Work item: A single figure is expected: how many lines of the data that follows contain the word "space".

Given data:
-=-=-=-=-

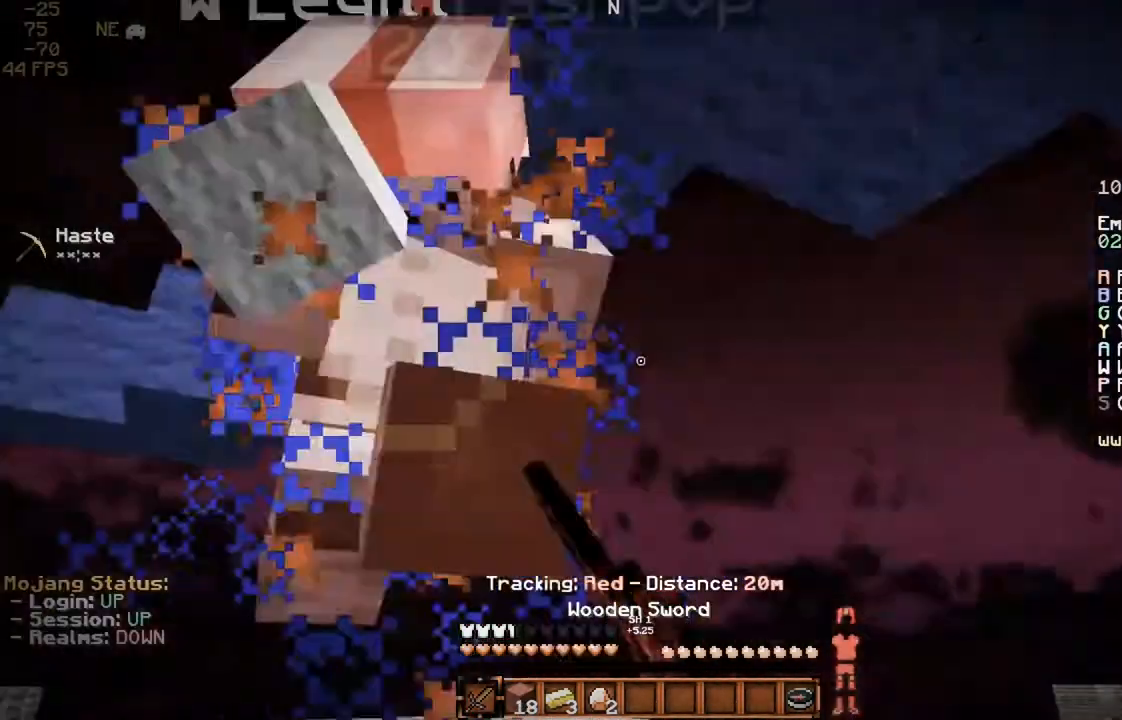
{"keys": ["a", "w"], "mouse": ["left"], "events": [[33, "w", "down"], [67, "mouse_left", "down"], [133, "a", "up"], [133, "mouse_left", "up"], [167, "mouse_left", "down"], [233, "a", "down"], [233, "mouse_left", "up"], [233, "space", "down"], [300, "mouse_left", "down"], [300, "space", "up"], [367, "space", "down"], [433, "a", "up"], [433, "mouse_left", "up"], [433, "space", "up"], [467, "mouse_left", "down"], [500, "a", "down"]]}
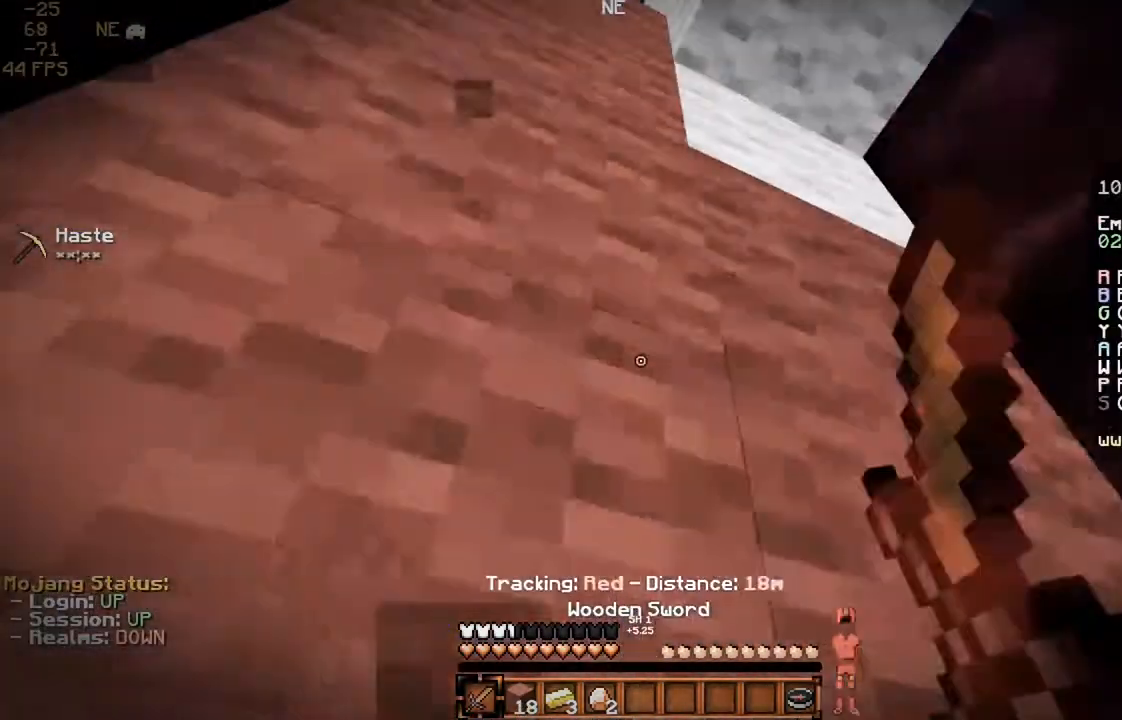
{"keys": ["w"], "mouse": [], "events": [[67, "mouse_left", "up"], [67, "space", "down"], [100, "space", "up"], [167, "mouse_left", "down"], [167, "space", "down"], [267, "mouse_left", "up"], [267, "space", "up"], [367, "space", "down"], [433, "a", "up"], [467, "space", "up"]]}
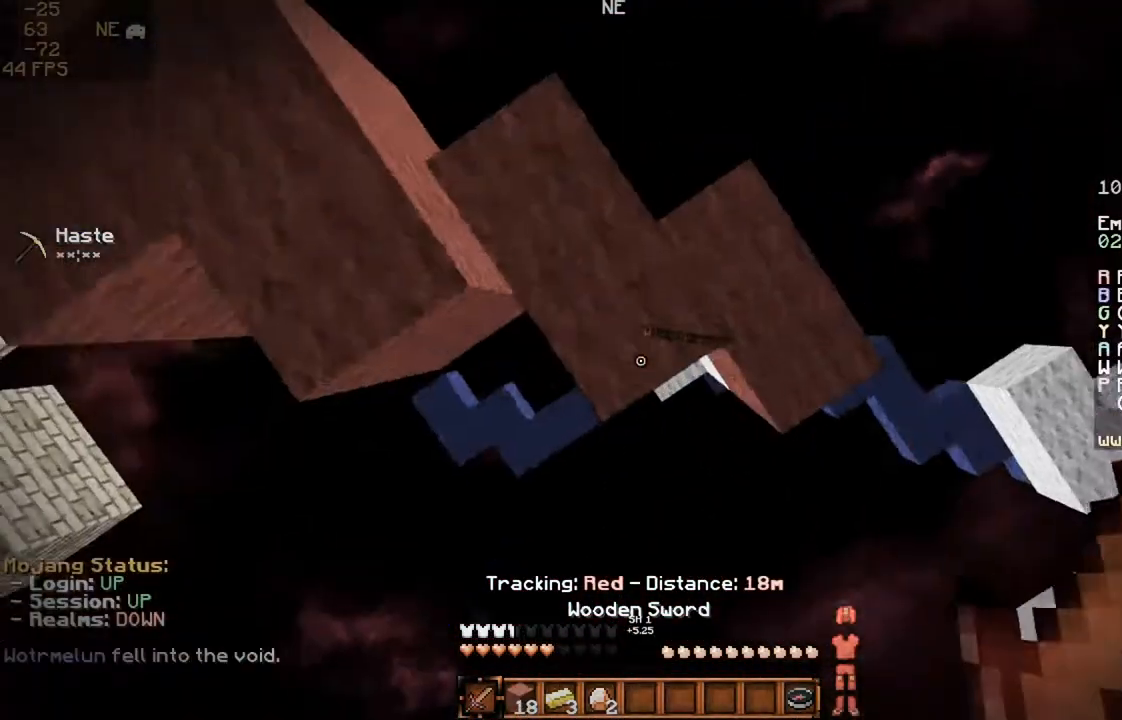
{"keys": [], "mouse": [], "events": [[367, "w", "up"]]}
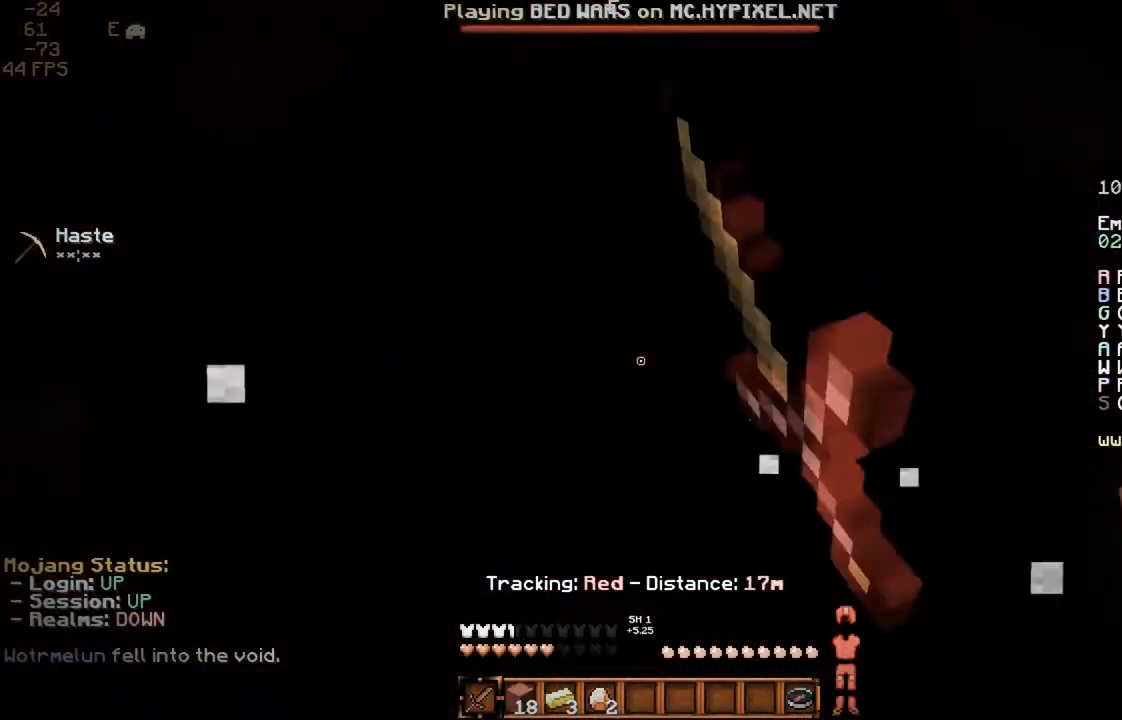
{"keys": ["a"], "mouse": ["right"], "events": [[167, "mouse_right", "down"], [267, "a", "down"], [267, "mouse_right", "up"], [267, "s", "down"], [333, "mouse_right", "down"], [433, "mouse_right", "up"], [500, "mouse_right", "down"], [500, "s", "up"]]}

-=-=-=-=-

Response to the task: 2